„Charly“-Kipper-Film

Zu berichten, nahm ihm die Last

Ein Vier-Generationen-Publikum sah die Premiere am Sonntag im großen Saal 1 des „filmpalasts“.Foto:Michael

Ein Vier-Generationen-Publikum sah die Premiere am Sonntag im großen Saal 1 des „filmpalasts“.Foto:Michael

Foto: IKZ/Michael May

Iserlohn.   Beeindruckte und bewegte Zuschauer erlebten am Sonntag die Premiere des Films „Carl-Heinz Kipper -13 Jahre in Angst“, in dem der im Januar verstorbene Iserlohner jüdischer Herkunft seine Geschichte erzählt. Auch ein Stück Iserlohner Stadtgeschichte.

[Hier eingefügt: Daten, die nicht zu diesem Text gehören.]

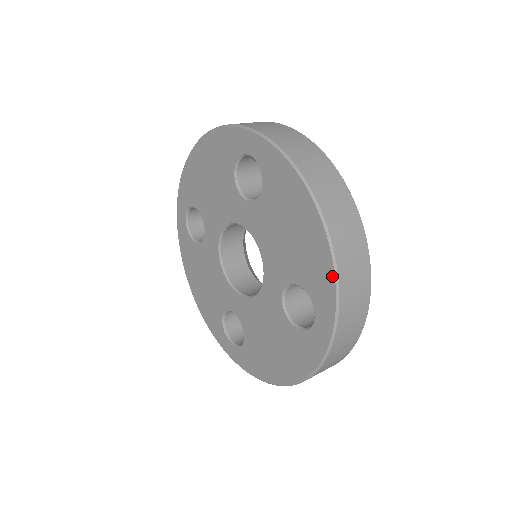
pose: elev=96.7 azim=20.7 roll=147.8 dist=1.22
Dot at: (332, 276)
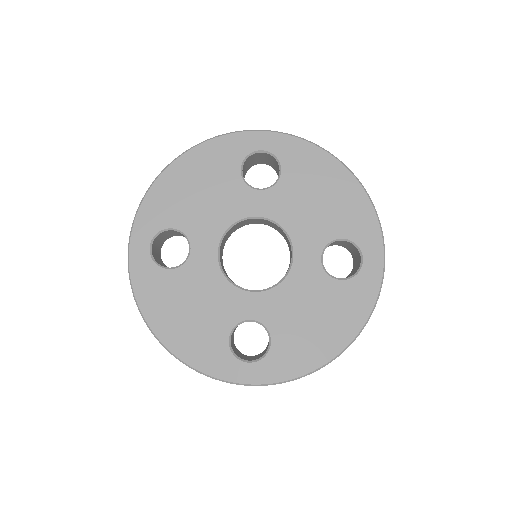
Dot at: (373, 213)
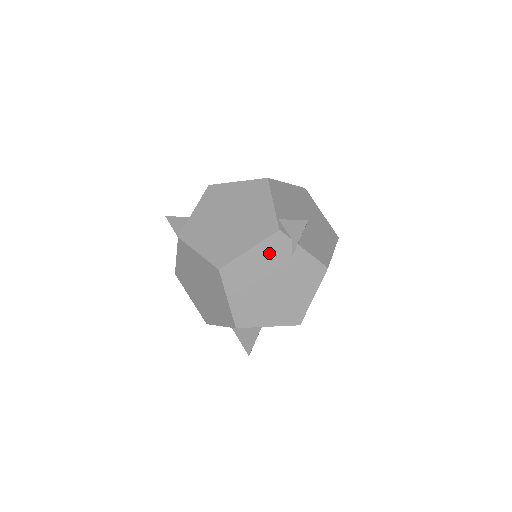
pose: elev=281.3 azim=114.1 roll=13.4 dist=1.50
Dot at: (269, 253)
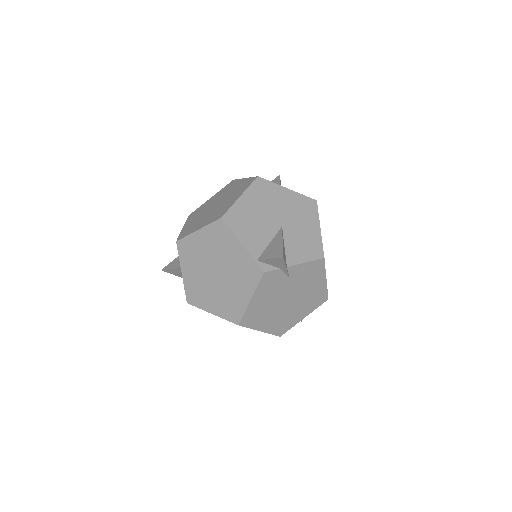
Dot at: (268, 289)
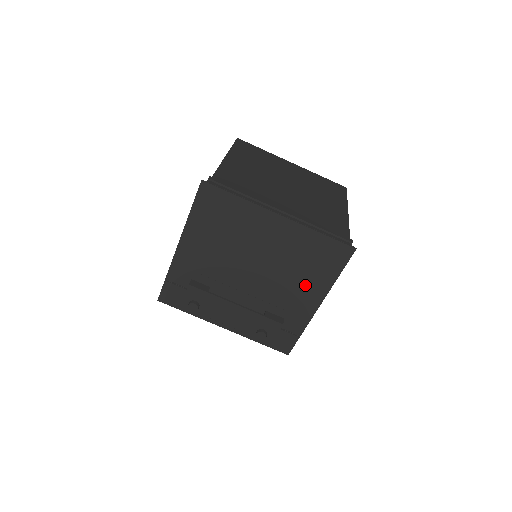
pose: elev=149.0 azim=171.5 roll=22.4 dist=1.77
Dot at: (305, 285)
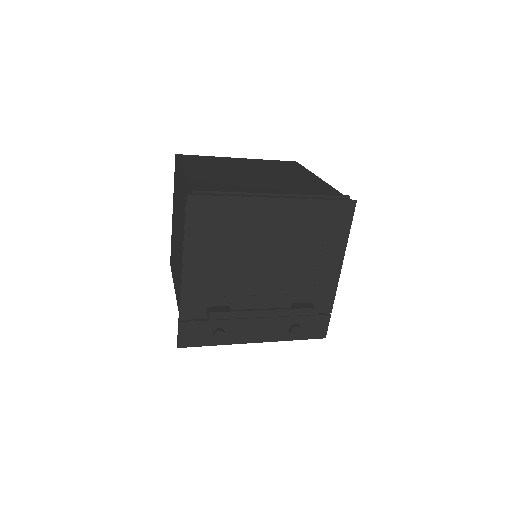
Dot at: (321, 259)
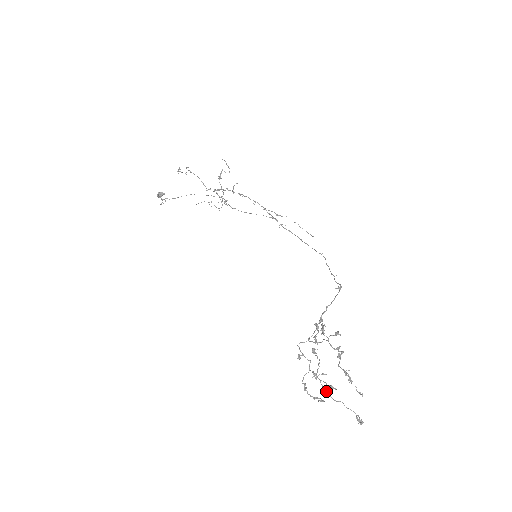
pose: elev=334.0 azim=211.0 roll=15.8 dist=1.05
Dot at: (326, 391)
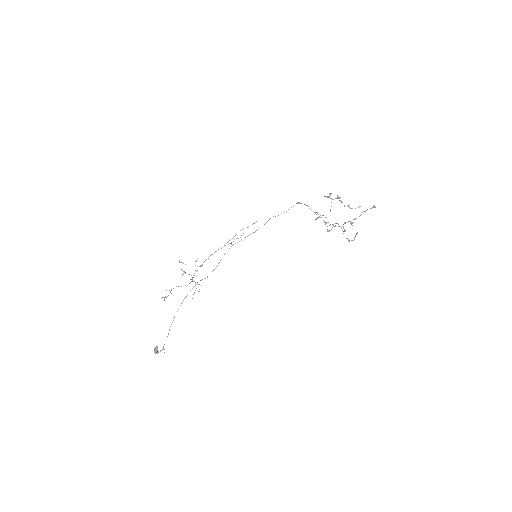
Dot at: (355, 219)
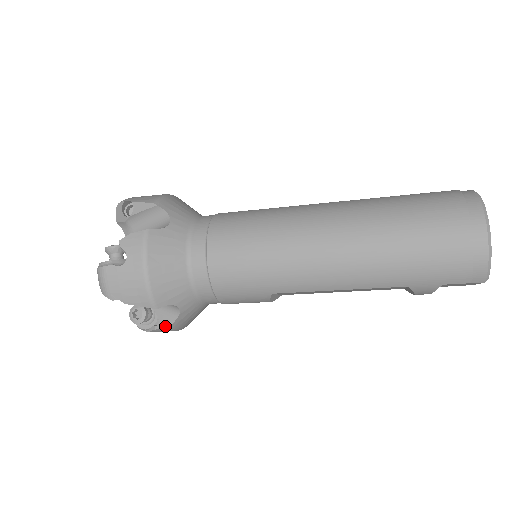
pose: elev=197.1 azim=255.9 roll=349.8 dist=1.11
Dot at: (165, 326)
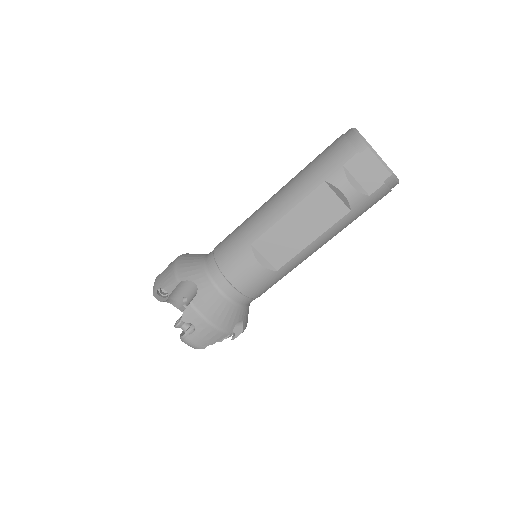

„Helft alle mit, dass so etwas nie wieder passiert!“ Der Appell von Carl-Heinz „Charly“ Kipper im Film „Carl-Heinz Kipper -13 Jahre in Angst“, der gestern vor rund 300 Zuschauern im „filmpalast“ Premiere hatte, geht unter die Haut. Kipper, der bis zu seinem plötzlichen Tod im Januar der einzige noch lebende Iserlohner Zeitzeuge jüdischer Herkunft der Nazi-Diktatur war, blickt in diesem Moment seine Zuschauer direkt an, wodurch diese Worte an Eindringlichkeit noch gewinnen.

Ein einfühlsames Porträt eines besonderen Menschen

Bürgermeister Dr. Peter Paul Ahrens hatte vor der Vorführung des einfühlsam und professionell und von der Iserlohner „Camalot Media Werbeagentur“ produzierten Kipper-Porträts daran erinnert, dass der Sohn einer jüdischen Mutter seine Zeit und Energie in den vergangenen Jahren hauptsächlich in die Kooperation mit Schulen gesteckt hatte, um jungen Menschen zu erzählen, welche fürchterlichen Jahre er durchleben musste, als er selbst noch ein Kind war. Aus diesem Engagement heraus war im Sommer 2013 im Rathaus-Ressort Generationen und Bildung die Idee entstanden, diese Arbeit filmisch zu begleiten. „Diesen Wunsch hatte Charly Kipper in den Jahren zuvor immer abgelehnt - mit Hinweis auf seine jungen Jahre“, so Bürgermeister Ahrens. Für den 24. Februar dieses Jahres hätte man sich noch verabredet, um gemeinsam einen ersten Blick auf den Film zu werfen. Nur einen Monat vorher starb Carl-Heinz Kipper.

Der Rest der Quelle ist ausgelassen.